* [DOCUMENT PASSAGE]:
# # #
Ephesians: Walk In Love – Putting On The New Man


It’s Time to Begin Our Service. I am so happy to have you here with us, and I am thankful that we have a few minutes to examine the scripture together.

I want to make sure I send special greetings to our friends in Israel, with whom I had the opportunity to exchange messages this past week. Let’s make sure we continue to keep them in our prayers, both for the situation going on with the war and for them as they are walking this same path we are, having also left the same places we have.

I also want to send greetings to everyone who has reached out over the past week—the ones in Norway, in Canada, in Kenya, Germany, and especially the ones at Faith Assembly. We are continuing to lift you all up in prayer. We each have unique situations, and answers are not always one-size-fits-all. We each have to find the right way forward for ourselves. For some of us, there are fewer attachments and it is easier to move along. For others, it takes a lot of consideration and care to break with the past, because there are many consequences associated with making those decisions. I pray that God will help you with the guidance and strength for each of your unique circumstances. And, as I am thinking about it, please say a special prayer for the ones who are working in the Philippines. May God give them the strength and courage they need.

If this is your first time joining us, and you wonder who we are and what we are up to, my name is Charles Paisley. I, and most of our listeners here, are formerly members of the cult following of William Branham known as The Message. The Message is a global doomsday cult with millions of members. It started right here in Jeffersonville, Indiana, and spread all over the world. I am formerly associate pastor of the second oldest Message church in the world, right here in the Jeffersonville area. This is a little mission we operate to offer encouragement to those leaving The Message and to take a look at the plain reading of scripture as we seek to wash out of our minds what, for most of us, has been a lifetime of indoctrination.
# # #
* [REQUIRED ACTIONS]:
a) Please list every country named in the sermon opening.
b) Summarize the sermon opening in two sentences.
c) For each statement, say whether the sermon opening agrees with it, and quote the words that decide it: (i) The Message began in Jeffersonville, Indiana. (ii) The speaker says the answers for those leaving are the same for everyone. (iii) The speaker was formerly senior pastor of the oldest Message church.

* [DATA SHOWN]:
# # #
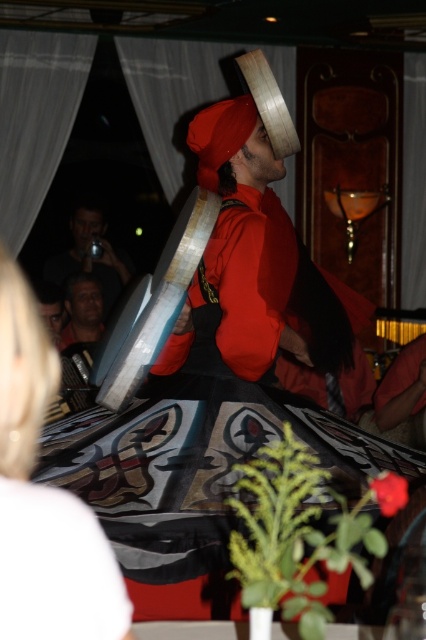
Between matte black camera at upper left and matte black face at center, which one is positioned lower?

Result: matte black face at center

Is matte black camera at upper left thinner than matte black face at center?

No.

The height and width of the screenshot is (640, 426). In order to click on matte black camera at upper left in this screenshot , I will do `click(91, 253)`.

Is point (0, 307) behind point (88, 237)?

No, it is not.

Can you confirm if blonde hair at upper left is positioned below matte black camera at upper left?

Correct, blonde hair at upper left is located below matte black camera at upper left.

Between point (6, 317) and point (129, 259), which one is positioned behind?

The point (129, 259) is more distant.

The image size is (426, 640). In order to click on blonde hair at upper left in this screenshot , I will do `click(45, 497)`.

Can you confirm if blonde hair at upper left is positioned above matte black face at center?

No.

Consider the image. Who is taller, blonde hair at upper left or matte black face at center?

With more height is blonde hair at upper left.

I want to click on blonde hair at upper left, so click(45, 497).

This screenshot has width=426, height=640. What are the coordinates of `blonde hair at upper left` in the screenshot? It's located at (45, 497).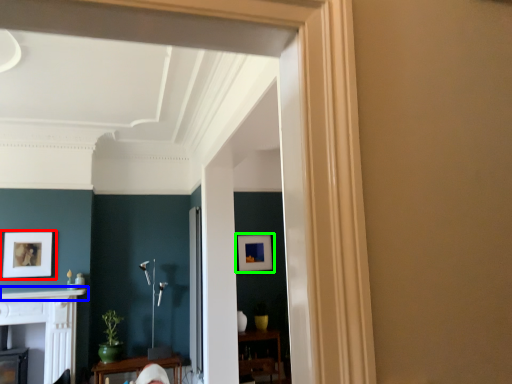
Question: Estimate the real-world distances between objects in this image. Which object is closer to picture frame (highlighted by a red box), mantle (highlighted by a blue box) or picture frame (highlighted by a green box)?

Choices:
 (A) mantle
 (B) picture frame

Answer: (A)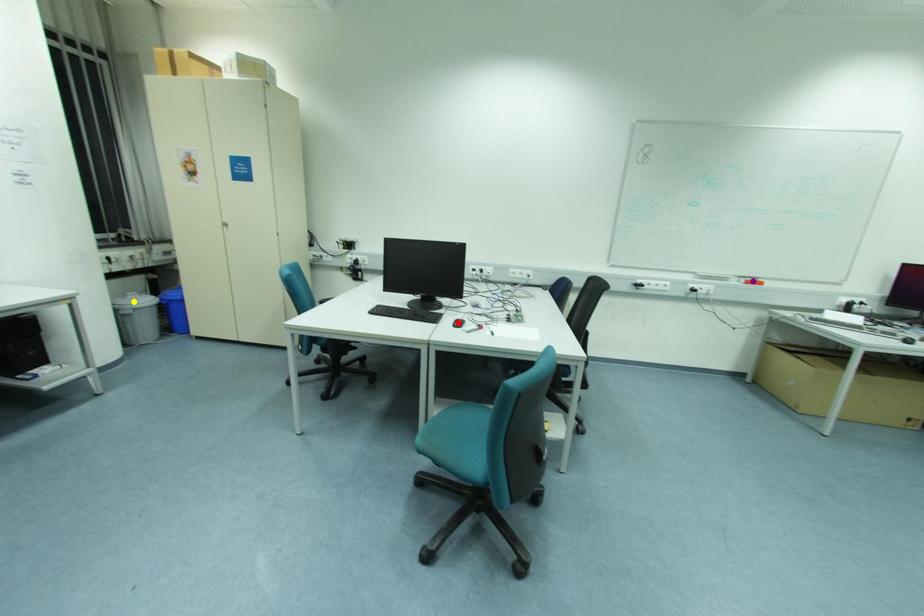
Order these from nearest to farthest:
purple point | yellow point | red point

red point, yellow point, purple point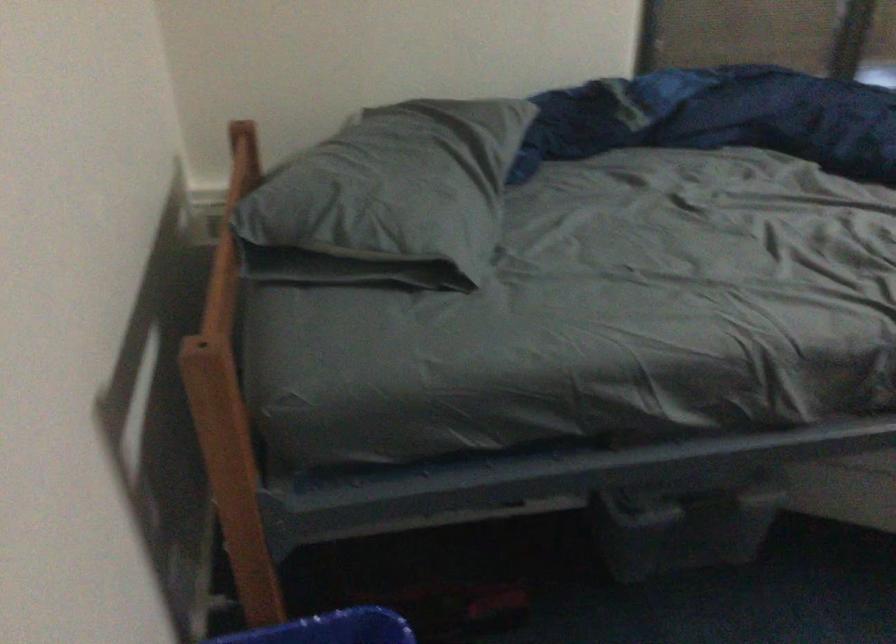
# # #
* [ANSWER LIST]:
a) Israel, Norway, Canada, Kenya, Germany, the Philippines

b) Charles Paisley opens the service by greeting friends in Israel and listeners in several countries, and he asks for prayers for those in Israel and for the ones working in the Philippines. He explains that he and most listeners are former members of The Message, a global doomsday cult following William Branham that began in Jeffersonville, Indiana, and that the mission encourages those leaving it while looking at the plain reading of scripture.

c)
(i) Yes: "It started right here in Jeffersonville, Indiana, and spread all over the world."
(ii) No: "answers are not always one-size-fits-all."
(iii) No: "I am formerly associate pastor of the second oldest Message church in the world"